Prompt: Give the data from the line containing "5.1 км • ул. Воровского" up to and including the line containing "Toptan Masa" as a numbered list. Skip blank lines and leave out the picture markers.

Saved entries:
··········
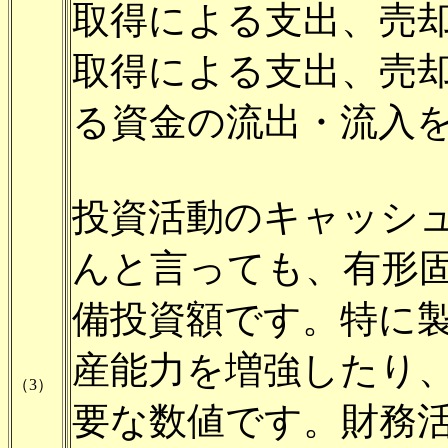
取得による支出、売
取得による支出、売
る資金の流出・流入
投資活動のキャッシ
んと言っても、有形
備投資額です。特に
産能力を増強したり
（3）
要な数値です。財務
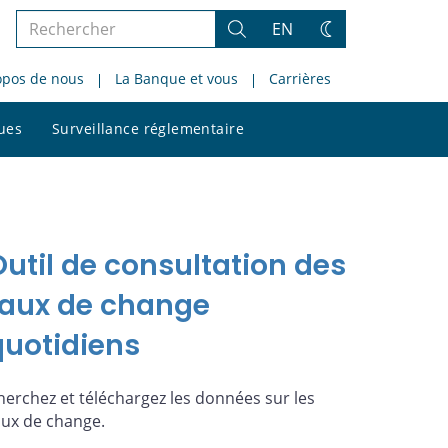
Rechercher
EN
Rechercher
Changez
dans
de
opos de nous
La Banque et vous
Carrières
le
thème
site
Rechercher
ques
Surveillance réglementaire
dans
le
site
Outil de consultation des
taux de change
quotidiens
herchez et téléchargez les données sur les
aux de change.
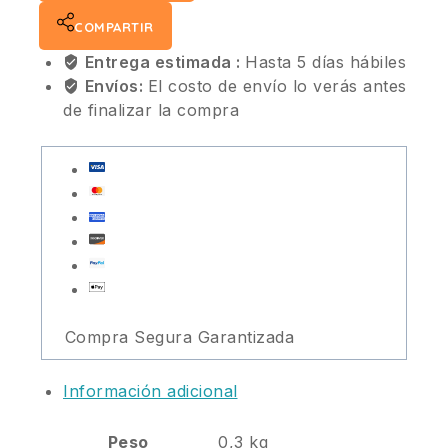
COMPARTIR
Entrega estimada :
Hasta 5 días hábiles
Envíos:
El costo de envío lo verás antes
de finalizar la compra
Compra Segura Garantizada
Información adicional
Peso
0,3 kg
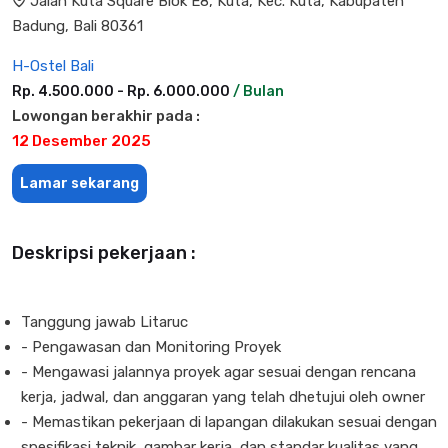
Jalan Kuta Square Blok E8, Kuta, Kec. Kuta, Kabupaten
Badung, Bali 80361
H-Ostel Bali
Rp. 4.500.000 - Rp. 6.000.000
/ Bulan
Lowongan berakhir pada :
12 Desember 2025
Lamar sekarang
Deskripsi pekerjaan :
Tanggung jawab Litaruc
- Pengawasan dan Monitoring Proyek
- Mengawasi jalannya proyek agar sesuai dengan rencana
kerja, jadwal, dan anggaran yang telah dhetujui oleh owner
- Memastikan pekerjaan di lapangan dilakukan sesuai dengan
spesifikasi teknik, gambar kerja, dan standar kualitas yang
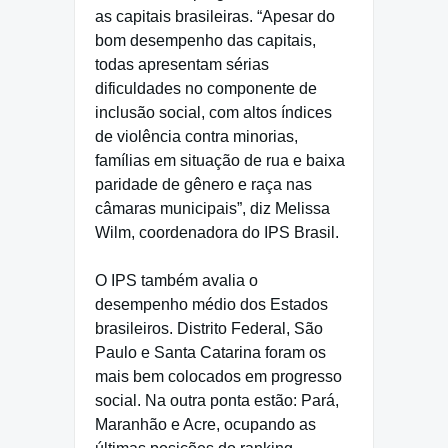
as capitais brasileiras. “Apesar do
bom desempenho das capitais,
todas apresentam sérias
dificuldades no componente de
inclusão social, com altos índices
de violência contra minorias,
famílias em situação de rua e baixa
paridade de gênero e raça nas
câmaras municipais”, diz Melissa
Wilm, coordenadora do IPS Brasil.
O IPS também avalia o
desempenho médio dos Estados
brasileiros. Distrito Federal, São
Paulo e Santa Catarina foram os
mais bem colocados em progresso
social. Na outra ponta estão: Pará,
Maranhão e Acre, ocupando as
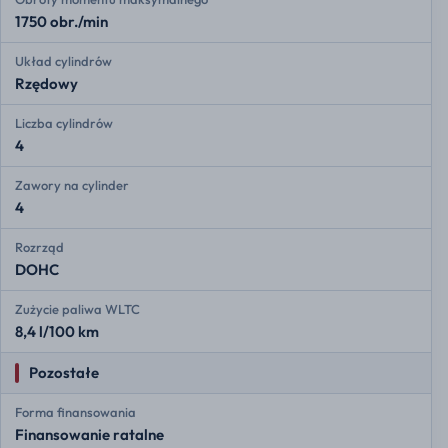
1750 obr./min
Układ cylindrów
Rzędowy
Liczba cylindrów
4
Zawory na cylinder
4
Rozrząd
DOHC
Zużycie paliwa WLTC
8,4 l/100 km
Pozostałe
Forma finansowania
Finansowanie ratalne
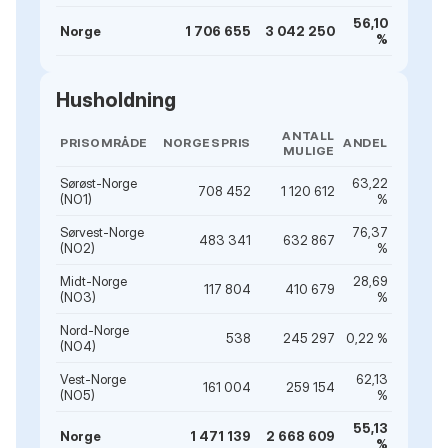
56,10
Norge
1 706 655
3 042 250
%
Husholdning
ANTALL
PRISOMRÅDE
NORGESPRIS
ANDEL
MULIGE
Sørøst-Norge
63,22
708 452
1 120 612
(NO1)
%
Sørvest-Norge
76,37
483 341
632 867
(NO2)
%
Midt-Norge
28,69
117 804
410 679
(NO3)
%
Nord-Norge
538
245 297
0,22 %
(NO4)
Vest-Norge
62,13
161 004
259 154
(NO5)
%
55,13
Norge
1 471 139
2 668 609
%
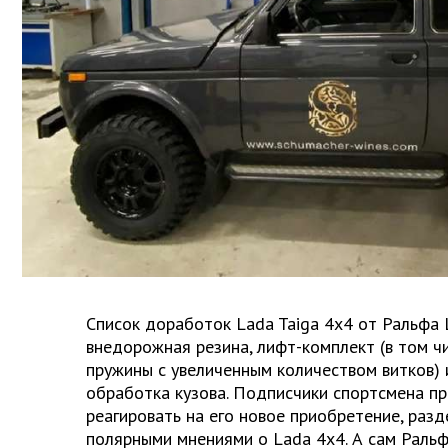
Список доработок Lada Taiga 4x4 от Ральфа 
внедорожная резина, лифт-комплект (в том ч
пружины с увеличенным количеством витков) 
обработка кузова. Подписчики спортсмена п
реагировать на его новое приобретение, разд
полярными мнениями о Lada 4x4. А сам Раль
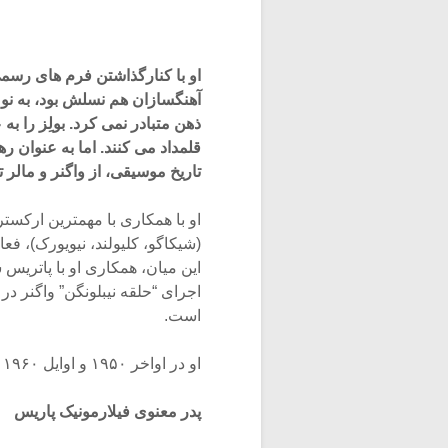
او با کنارگذاشتن فرم های رس
آهنگسازان هم نسلش بود، به نوع
ذهن متبادر نمی کرد. بولِز را
تاریخ موسیقی، از واگنر و مالر
او با همکاری با مهمترین ارکستره
(شیکاگو، کلیولند، نیویورک)، ف
است.
او در اواخر ۱۹۵۰ و اوایل ۱۹۶۰ در دارمشتات، باسل و هاروارد به تدریس موسیقی مشغول بود.
پدر معنوی فیلارمونیک پاریس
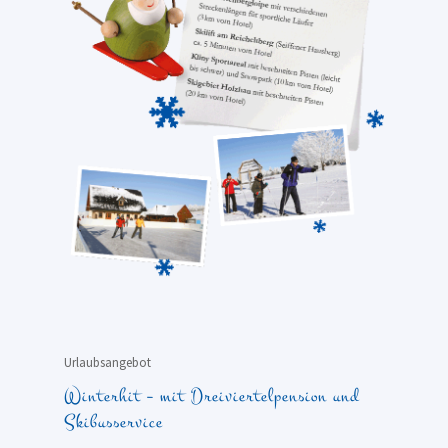
Urlaubsangebot
Winterhit – mit Dreiviertelpension und
Skibusservice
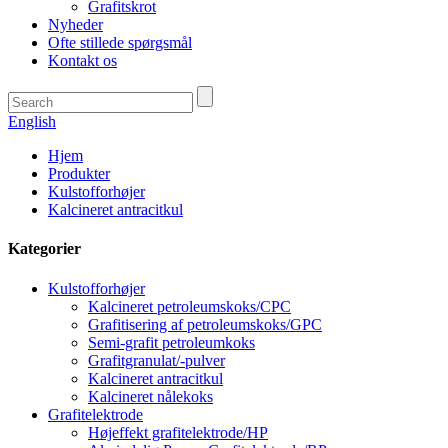
Grafitskrot
Nyheder
Ofte stillede spørgsmål
Kontakt os
English
Hjem
Produkter
Kulstofforhøjer
Kalcineret antracitkul
Kategorier
Kulstofforhøjer
Kalcineret petroleumskoks/CPC
Grafitisering af petroleumskoks/GPC
Semi-grafit petroleumkoks
Grafitgranulat/-pulver
Kalcineret antracitkul
Kalcineret nålekoks
Grafitelektrode
Højeffekt grafitelektrode/HP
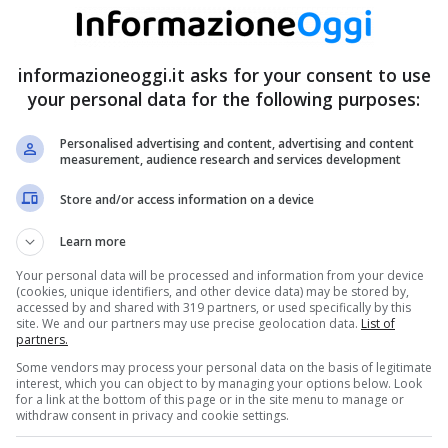
informazioneoggi.it asks for your consent to use
your personal data for the following purposes:
Personalised advertising and content, advertising and content
measurement, audience research and services development
Store and/or access information on a device
Learn more
Your personal data will be processed and information from your device
(cookies, unique identifiers, and other device data) may be stored by,
accessed by and shared with 319 partners, or used specifically by this
site. We and our partners may use precise geolocation data.
List of
partners.
Some vendors may process your personal data on the basis of legitimate
interest, which you can object to by managing your options below. Look
for a link at the bottom of this page or in the site menu to manage or
withdraw consent in privacy and cookie settings.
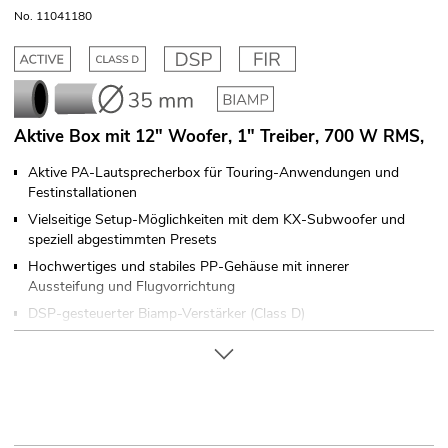
No. 11041180
Aktive Box mit 12" Woofer, 1" Treiber, 700 W RMS,
Aktive PA-Lautsprecherbox für Touring-Anwendungen und
Festinstallationen
Vielseitige Setup-Möglichkeiten mit dem KX-Subwoofer und
speziell abgestimmten Presets
Hochwertiges und stabiles PP-Gehäuse mit innerer
Aussteifung und Flugvorrichtung
DSP-gesteuerter Biamp-Verstärker (Class D)
2-Wege-Bassreflexsystem
Line-Eingang XLR/Klinke, separat regelbar
Mikrofon-/Line-Eingang XLR/Klinke, separat regelbar
Mixed-Ausgang zur Kopplung weiterer Aktivboxen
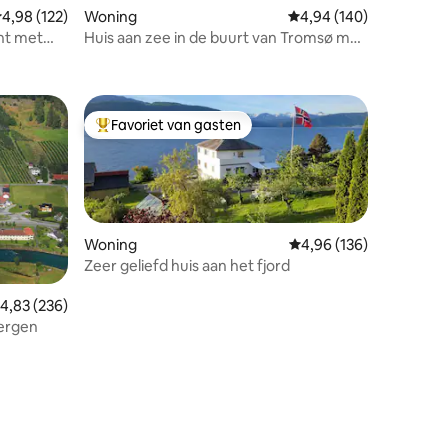
emiddelde beoordeling van 4,98 op 5, 122 recensies
4,98 (122)
Woning
Gemiddelde beoordeling
4,94 (140)
nt met
Huis aan zee in de buurt van Tromsø met
ecensies
panoramisch uitzicht
Favoriet van gasten
Topfavoriet van gasten
Woning
Gemiddelde beoordeling
4,96 (136)
Zeer geliefd huis aan het fjord
emiddelde beoordeling van 4,83 op 5, 236 recensies
4,83 (236)
bergen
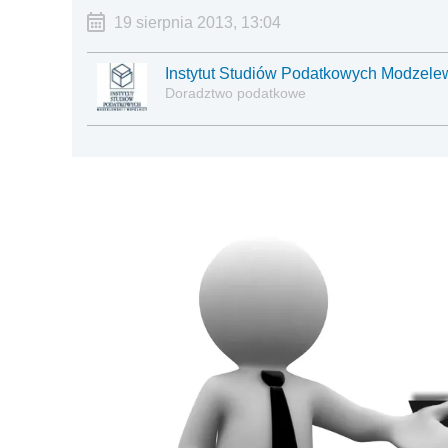
19 sierpnia 2013, 13:04
Instytut Studiów Podatkowych Modzelew
Doradztwo podatkowe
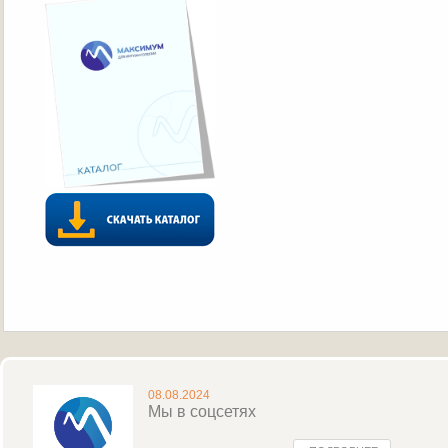
08.08.2024
Мы в соцсетях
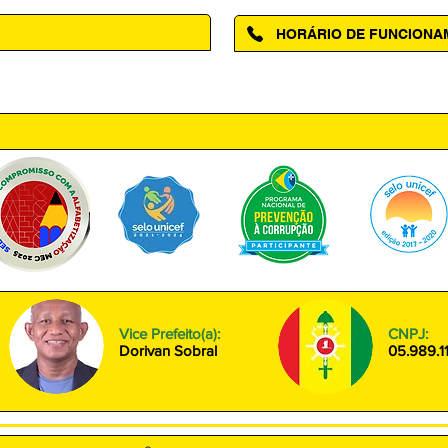
HORÁRIO DE FUNCION
ntro, Amapá - AP, 68950-000
Segunda à Sexta das 08h00 às
Vice Prefeito(a):
CNPJ:
Dorivan Sobral
05.989.1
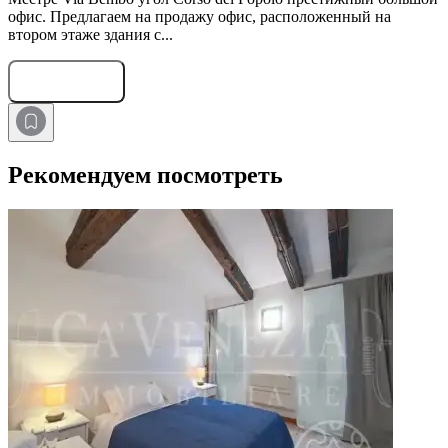
офис. Предлагаем на продажу офис, расположенный на
втором этаже здания с...
Оставить заявку
Рекомендуем посмотреть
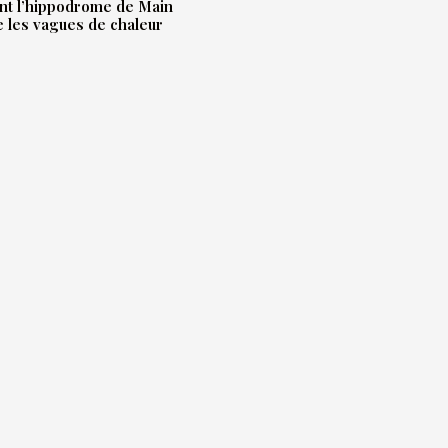
t l’hippodrome de Main
e les vagues de chaleur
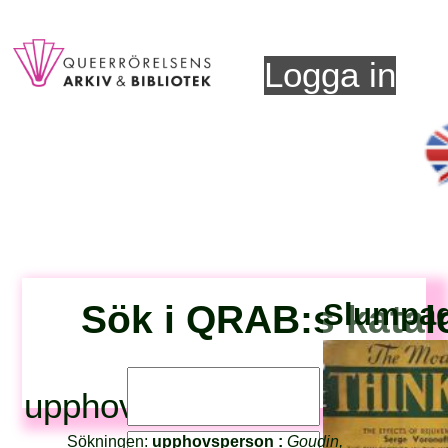
Logga in
Sök i QRAB:s katal
Slumpad 
upphovsperson:
Sökningen:
upphovsperson :
Goudin,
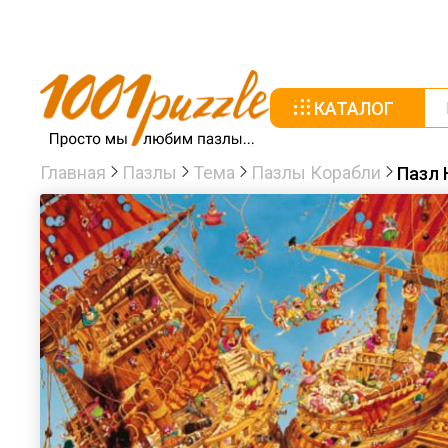
КАТАЛОГ
Главная
Пазлы
Тема
Пазлы Корабли
Пазл 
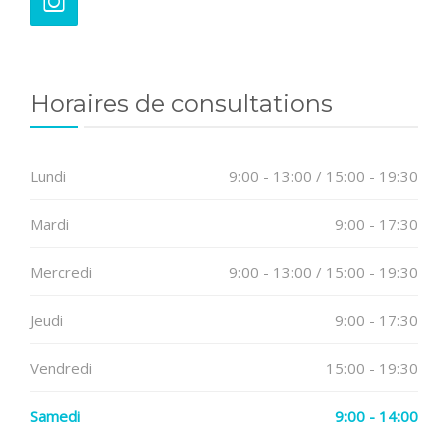
Horaires de consultations
Lundi
9:00 - 13:00 / 15:00 - 19:30
Mardi
9:00 - 17:30
Mercredi
9:00 - 13:00 / 15:00 - 19:30
Jeudi
9:00 - 17:30
Vendredi
15:00 - 19:30
Samedi
9:00 - 14:00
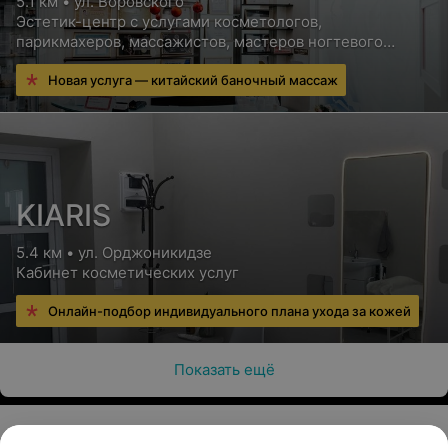
5.1 км • ул. Воровского
Эстетик-центр с услугами косметологов,
парикмахеров, массажистов, мастеров ногтевого
сервиса и других специалистов
Новая услуга — китайский баночный массаж
KIARIS
5.4 км • ул. Орджоникидзе
Кабинет косметических услуг
Онлайн-подбор индивидуального плана ухода за кожей
Показать ещё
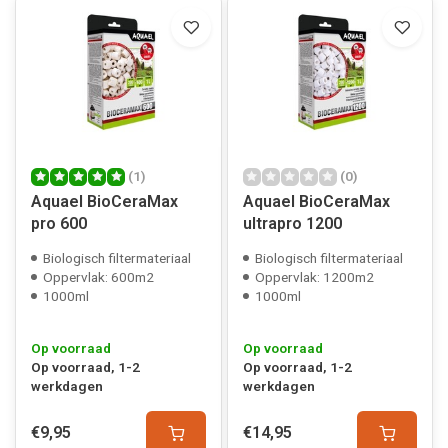
(1)
(0)
Aquael BioCeraMax
Aquael BioCeraMax
pro 600
ultrapro 1200
Biologisch filtermateriaal
Biologisch filtermateriaal
Oppervlak: 600m2
Oppervlak: 1200m2
1000ml
1000ml
Op voorraad
Op voorraad
Op voorraad, 1-2
Op voorraad, 1-2
werkdagen
werkdagen
€9,95
€14,95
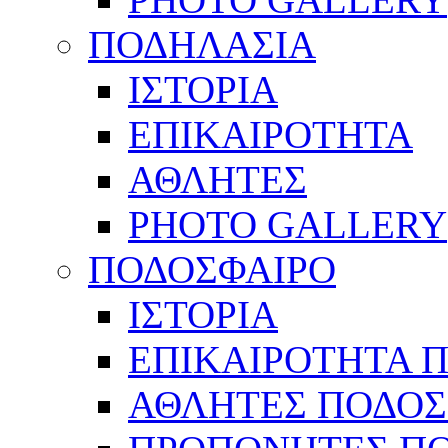
ΠΟΔΗΛΑΣΙΑ
ΙΣΤΟΡΙΑ
ΕΠΙΚΑΙΡΟΤΗΤΑ
ΑΘΛΗΤΕΣ
PHOTO GALLERY
ΠΟΔΟΣΦΑΙΡΟ
ΙΣΤΟΡΙΑ
ΕΠΙΚΑΙΡΟΤΗΤΑ 
ΑΘΛΗΤΕΣ ΠΟΔΟΣ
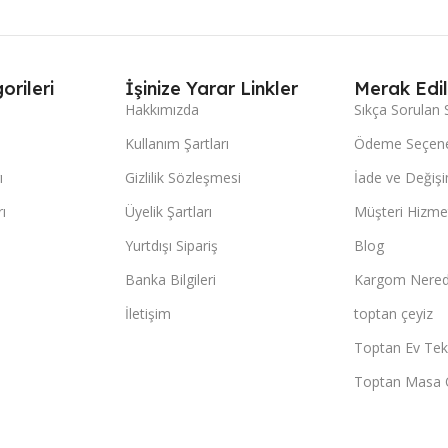
orileri
İşinize Yarar Linkler
Merak Edil
Hakkımızda
Sıkça Sorulan 
Kullanım Şartları
Ödeme Seçene
ı
Gizlilik Sözleşmesi
İade ve Değişi
ı
Üyelik Şartları
Müşteri Hizmet
Yurtdışı Sipariş
Blog
Banka Bilgileri
Kargom Nered
İletişim
toptan çeyiz
Toptan Ev Teks
Toptan Masa 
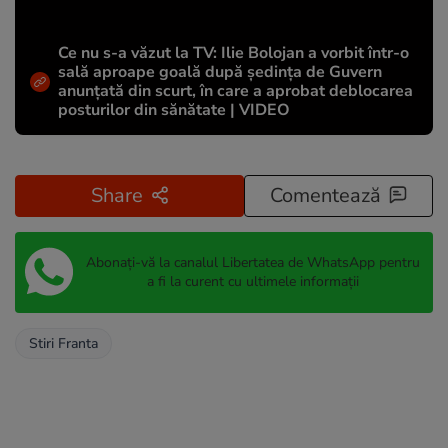
Ce nu s-a văzut la TV: Ilie Bolojan a vorbit într-o
sală aproape goală după ședința de Guvern
anunțată din scurt, în care a aprobat deblocarea
posturilor din sănătate | VIDEO
Share
Comentează
Abonați-vă la canalul Libertatea de WhatsApp pentru
a fi la curent cu ultimele informații
Stiri Franta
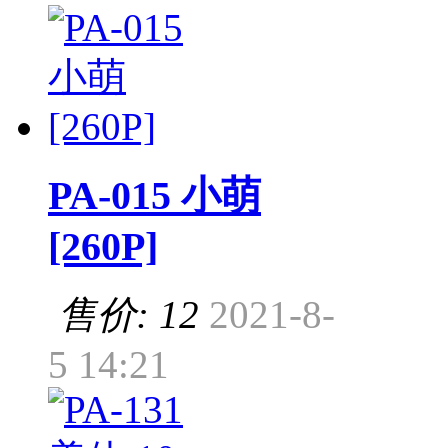
PA-015 小萌
[260P]
售价: 12
2021-8-
5 14:21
··········
Completed exercise:
1. 5.1 км • ул. Воровского
2. Эстетик-центр с услугами косметологов,
3. парикмахеров, массажистов, мастеров ногтевого
4. сервиса и других специалистов
5. Новая услуга — китайский баночный массаж
6. KIARIS
7. 5.4 км • ул. Орджоникидзе
8. Кабинет косметических услуг
9. Онлайн-подбор индивидуального плана ухода за кожей
10. Показать ещё
11. (1)
12. (0)
13. Aquael BioCeraMax
14. Aquael BioCeraMax
15. pro 600
16. ultrapro 1200
17. Biologisch filtermateriaal
18. Biologisch filtermateriaal
19. Oppervlak: 600m2
20. Oppervlak: 1200m2
21. 1000ml
22. 1000ml
23. Op voorraad
24. Op voorraad
25. Op voorraad, 1-2
26. Op voorraad, 1-2
27. werkdagen
28. werkdagen
29. €9,95
30. €14,95
31. ΠΟΔΗΛΑΣΙΑ
32. ΙΣΤΟΡΙΑ
33. ΕΠΙΚΑΙΡΟΤΗΤΑ
34. ΑΘΛΗΤΕΣ
35. PHOTO GALLERY
36. ΠΟΔΟΣΦΑΙΡΟ
37. ΙΣΤΟΡΙΑ
38. ΕΠΙΚΑΙΡΟΤΗΤΑ 
39. ΑΘΛΗΤΕΣ ΠΟΔΟΣ
40. orileri
41. İşinize Yarar Linkler
42. Merak Edil
43. Hakkımızda
44. Sıkça Sorulan 
45. Kullanım Şartları
46. Ödeme Seçene
47. ı
48. Gizlilik Sözleşmesi
49. İade ve Değişi
50. ı
51. Üyelik Şartları
52. Müşteri Hizmet
53. Yurtdışı Sipariş
54. Blog
55. Banka Bilgileri
56. Kargom Nered
57. İletişim
58. toptan çeyiz
59. Toptan Ev Teks
60. Toptan Masa 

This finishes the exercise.